▶ What to do: Set out every line of the entries below as one numbered list, skipping any blank lines.

□ □ □

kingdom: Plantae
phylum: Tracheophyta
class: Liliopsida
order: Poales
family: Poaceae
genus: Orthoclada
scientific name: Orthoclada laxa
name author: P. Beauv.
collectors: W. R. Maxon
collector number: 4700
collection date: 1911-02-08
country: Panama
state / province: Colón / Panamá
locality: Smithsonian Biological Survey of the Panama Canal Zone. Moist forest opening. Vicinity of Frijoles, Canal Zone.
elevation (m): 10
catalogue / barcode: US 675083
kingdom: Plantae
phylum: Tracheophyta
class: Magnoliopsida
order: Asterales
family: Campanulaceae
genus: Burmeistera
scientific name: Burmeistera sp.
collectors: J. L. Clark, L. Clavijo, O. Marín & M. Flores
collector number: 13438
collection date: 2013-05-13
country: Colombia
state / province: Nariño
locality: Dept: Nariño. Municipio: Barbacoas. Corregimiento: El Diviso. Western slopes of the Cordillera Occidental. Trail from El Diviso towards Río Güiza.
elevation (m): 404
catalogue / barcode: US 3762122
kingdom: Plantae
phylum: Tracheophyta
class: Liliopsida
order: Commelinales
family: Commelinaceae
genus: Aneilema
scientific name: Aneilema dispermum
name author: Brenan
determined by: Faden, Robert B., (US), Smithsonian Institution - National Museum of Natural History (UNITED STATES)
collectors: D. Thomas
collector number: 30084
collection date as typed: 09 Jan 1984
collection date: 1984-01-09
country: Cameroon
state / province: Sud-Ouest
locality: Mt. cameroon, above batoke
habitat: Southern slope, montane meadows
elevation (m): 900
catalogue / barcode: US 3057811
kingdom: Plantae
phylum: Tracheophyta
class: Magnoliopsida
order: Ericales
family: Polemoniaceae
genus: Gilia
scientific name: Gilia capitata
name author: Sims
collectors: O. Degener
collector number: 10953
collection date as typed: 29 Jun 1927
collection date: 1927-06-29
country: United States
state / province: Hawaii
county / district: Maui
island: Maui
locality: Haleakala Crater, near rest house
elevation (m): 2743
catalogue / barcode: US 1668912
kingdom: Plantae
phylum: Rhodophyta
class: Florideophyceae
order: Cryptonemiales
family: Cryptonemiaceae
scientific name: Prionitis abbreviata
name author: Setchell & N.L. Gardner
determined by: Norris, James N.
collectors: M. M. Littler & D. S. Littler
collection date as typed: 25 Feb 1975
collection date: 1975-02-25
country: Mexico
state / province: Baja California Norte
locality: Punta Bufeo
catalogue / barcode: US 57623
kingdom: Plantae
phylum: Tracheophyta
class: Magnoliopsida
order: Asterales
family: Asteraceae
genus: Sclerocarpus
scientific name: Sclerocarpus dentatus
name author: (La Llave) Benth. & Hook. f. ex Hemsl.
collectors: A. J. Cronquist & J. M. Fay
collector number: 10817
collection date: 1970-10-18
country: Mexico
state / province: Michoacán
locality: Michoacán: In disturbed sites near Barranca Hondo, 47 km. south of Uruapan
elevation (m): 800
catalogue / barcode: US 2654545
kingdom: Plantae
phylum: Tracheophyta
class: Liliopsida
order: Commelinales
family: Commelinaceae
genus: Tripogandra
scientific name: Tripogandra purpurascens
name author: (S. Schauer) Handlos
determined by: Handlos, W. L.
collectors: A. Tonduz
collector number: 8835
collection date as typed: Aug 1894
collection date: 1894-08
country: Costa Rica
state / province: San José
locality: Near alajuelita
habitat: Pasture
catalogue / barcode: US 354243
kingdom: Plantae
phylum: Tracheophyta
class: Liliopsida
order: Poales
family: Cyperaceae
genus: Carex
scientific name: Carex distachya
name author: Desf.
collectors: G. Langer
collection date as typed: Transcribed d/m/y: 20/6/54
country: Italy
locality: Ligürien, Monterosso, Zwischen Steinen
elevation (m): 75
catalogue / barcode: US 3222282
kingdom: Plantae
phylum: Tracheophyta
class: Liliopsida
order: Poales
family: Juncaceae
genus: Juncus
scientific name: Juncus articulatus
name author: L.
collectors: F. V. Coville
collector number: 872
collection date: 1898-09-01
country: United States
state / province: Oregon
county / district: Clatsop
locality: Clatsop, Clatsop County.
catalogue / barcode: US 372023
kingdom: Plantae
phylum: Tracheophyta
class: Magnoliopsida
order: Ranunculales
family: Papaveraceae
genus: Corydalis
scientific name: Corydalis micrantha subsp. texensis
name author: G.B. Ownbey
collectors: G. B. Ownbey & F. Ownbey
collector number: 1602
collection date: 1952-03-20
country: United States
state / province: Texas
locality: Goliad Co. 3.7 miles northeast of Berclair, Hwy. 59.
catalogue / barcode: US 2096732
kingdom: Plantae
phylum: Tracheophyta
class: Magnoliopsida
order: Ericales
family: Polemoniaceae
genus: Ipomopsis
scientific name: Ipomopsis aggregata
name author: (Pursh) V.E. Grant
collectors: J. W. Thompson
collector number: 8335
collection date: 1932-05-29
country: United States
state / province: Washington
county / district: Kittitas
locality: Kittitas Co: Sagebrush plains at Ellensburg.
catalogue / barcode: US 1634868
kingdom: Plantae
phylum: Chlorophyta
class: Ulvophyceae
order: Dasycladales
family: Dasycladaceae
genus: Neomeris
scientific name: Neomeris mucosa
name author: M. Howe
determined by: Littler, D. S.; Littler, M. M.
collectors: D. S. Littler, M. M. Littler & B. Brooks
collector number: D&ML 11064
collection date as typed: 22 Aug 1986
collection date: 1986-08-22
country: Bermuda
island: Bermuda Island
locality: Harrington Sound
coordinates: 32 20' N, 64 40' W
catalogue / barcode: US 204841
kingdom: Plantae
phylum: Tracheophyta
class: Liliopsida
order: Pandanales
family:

□ □ □

▶ Result:
1. kingdom: Plantae
2. phylum: Tracheophyta
3. class: Liliopsida
4. order: Poales
5. family: Poaceae
6. genus: Orthoclada
7. scientific name: Orthoclada laxa
8. name author: P. Beauv.
9. collectors: W. R. Maxon
10. collector number: 4700
11. collection date: 1911-02-08
12. country: Panama
13. state / province: Colón / Panamá
14. locality: Smithsonian Biological Survey of the Panama Canal Zone. Moist forest opening. Vicinity of Frijoles, Canal Zone.
15. elevation (m): 10
16. catalogue / barcode: US 675083
17. kingdom: Plantae
18. phylum: Tracheophyta
19. class: Magnoliopsida
20. order: Asterales
21. family: Campanulaceae
22. genus: Burmeistera
23. scientific name: Burmeistera sp.
24. collectors: J. L. Clark, L. Clavijo, O. Marín & M. Flores
25. collector number: 13438
26. collection date: 2013-05-13
27. country: Colombia
28. state / province: Nariño
29. locality: Dept: Nariño. Municipio: Barbacoas. Corregimiento: El Diviso. Western slopes of the Cordillera Occidental. Trail from El Diviso towards Río Güiza.
30. elevation (m): 404
31. catalogue / barcode: US 3762122
32. kingdom: Plantae
33. phylum: Tracheophyta
34. class: Liliopsida
35. order: Commelinales
36. family: Commelinaceae
37. genus: Aneilema
38. scientific name: Aneilema dispermum
39. name author: Brenan
40. determined by: Faden, Robert B., (US), Smithsonian Institution - National Museum of Natural History (UNITED STATES)
41. collectors: D. Thomas
42. collector number: 30084
43. collection date as typed: 09 Jan 1984
44. collection date: 1984-01-09
45. country: Cameroon
46. state / province: Sud-Ouest
47. locality: Mt. cameroon, above batoke
48. habitat: Southern slope, montane meadows
49. elevation (m): 900
50. catalogue / barcode: US 3057811
51. kingdom: Plantae
52. phylum: Tracheophyta
53. class: Magnoliopsida
54. order: Ericales
55. family: Polemoniaceae
56. genus: Gilia
57. scientific name: Gilia capitata
58. name author: Sims
59. collectors: O. Degener
60. collector number: 10953
61. collection date as typed: 29 Jun 1927
62. collection date: 1927-06-29
63. country: United States
64. state / province: Hawaii
65. county / district: Maui
66. island: Maui
67. locality: Haleakala Crater, near rest house
68. elevation (m): 2743
69. catalogue / barcode: US 1668912
70. kingdom: Plantae
71. phylum: Rhodophyta
72. class: Florideophyceae
73. order: Cryptonemiales
74. family: Cryptonemiaceae
75. scientific name: Prionitis abbreviata
76. name author: Setchell & N.L. Gardner
77. determined by: Norris, James N.
78. collectors: M. M. Littler & D. S. Littler
79. collection date as typed: 25 Feb 1975
80. collection date: 1975-02-25
81. country: Mexico
82. state / province: Baja California Norte
83. locality: Punta Bufeo
84. catalogue / barcode: US 57623
85. kingdom: Plantae
86. phylum: Tracheophyta
87. class: Magnoliopsida
88. order: Asterales
89. family: Asteraceae
90. genus: Sclerocarpus
91. scientific name: Sclerocarpus dentatus
92. name author: (La Llave) Benth. & Hook. f. ex Hemsl.
93. collectors: A. J. Cronquist & J. M. Fay
94. collector number: 10817
95. collection date: 1970-10-18
96. country: Mexico
97. state / province: Michoacán
98. locality: Michoacán: In disturbed sites near Barranca Hondo, 47 km. south of Uruapan
99. elevation (m): 800
100. catalogue / barcode: US 2654545
101. kingdom: Plantae
102. phylum: Tracheophyta
103. class: Liliopsida
104. order: Commelinales
105. family: Commelinaceae
106. genus: Tripogandra
107. scientific name: Tripogandra purpurascens
108. name author: (S. Schauer) Handlos
109. determined by: Handlos, W. L.
110. collectors: A. Tonduz
111. collector number: 8835
112. collection date as typed: Aug 1894
113. collection date: 1894-08
114. country: Costa Rica
115. state / province: San José
116. locality: Near alajuelita
117. habitat: Pasture
118. catalogue / barcode: US 354243
119. kingdom: Plantae
120. phylum: Tracheophyta
121. class: Liliopsida
122. order: Poales
123. family: Cyperaceae
124. genus: Carex
125. scientific name: Carex distachya
126. name author: Desf.
127. collectors: G. Langer
128. collection date as typed: Transcribed d/m/y: 20/6/54
129. country: Italy
130. locality: Ligürien, Monterosso, Zwischen Steinen
131. elevation (m): 75
132. catalogue / barcode: US 3222282
133. kingdom: Plantae
134. phylum: Tracheophyta
135. class: Liliopsida
136. order: Poales
137. family: Juncaceae
138. genus: Juncus
139. scientific name: Juncus articulatus
140. name author: L.
141. collectors: F. V. Coville
142. collector number: 872
143. collection date: 1898-09-01
144. country: United States
145. state / province: Oregon
146. county / district: Clatsop
147. locality: Clatsop, Clatsop County.
148. catalogue / barcode: US 372023
149. kingdom: Plantae
150. phylum: Tracheophyta
151. class: Magnoliopsida
152. order: Ranunculales
153. family: Papaveraceae
154. genus: Corydalis
155. scientific name: Corydalis micrantha subsp. texensis
156. name author: G.B. Ownbey
157. collectors: G. B. Ownbey & F. Ownbey
158. collector number: 1602
159. collection date: 1952-03-20
160. country: United States
161. state / province: Texas
162. locality: Goliad Co. 3.7 miles northeast of Berclair, Hwy. 59.
163. catalogue / barcode: US 2096732
164. kingdom: Plantae
165. phylum: Tracheophyta
166. class: Magnoliopsida
167. order: Ericales
168. family: Polemoniaceae
169. genus: Ipomopsis
170. scientific name: Ipomopsis aggregata
171. name author: (Pursh) V.E. Grant
172. collectors: J. W. Thompson
173. collector number: 8335
174. collection date: 1932-05-29
175. country: United States
176. state / province: Washington
177. county / district: Kittitas
178. locality: Kittitas Co: Sagebrush plains at Ellensburg.
179. catalogue / barcode: US 1634868
180. kingdom: Plantae
181. phylum: Chlorophyta
182. class: Ulvophyceae
183. order: Dasycladales
184. family: Dasycladaceae
185. genus: Neomeris
186. scientific name: Neomeris mucosa
187. name author: M. Howe
188. determined by: Littler, D. S.; Littler, M. M.
189. collectors: D. S. Littler, M. M. Littler & B. Brooks
190. collector number: D&ML 11064
191. collection date as typed: 22 Aug 1986
192. collection date: 1986-08-22
193. country: Bermuda
194. island: Bermuda Island
195. locality: Harrington Sound
196. coordinates: 32 20' N, 64 40' W
197. catalogue / barcode: US 204841
198. kingdom: Plantae
199. phylum: Tracheophyta
200. class: Liliopsida
201. order: Pandanales
202. family:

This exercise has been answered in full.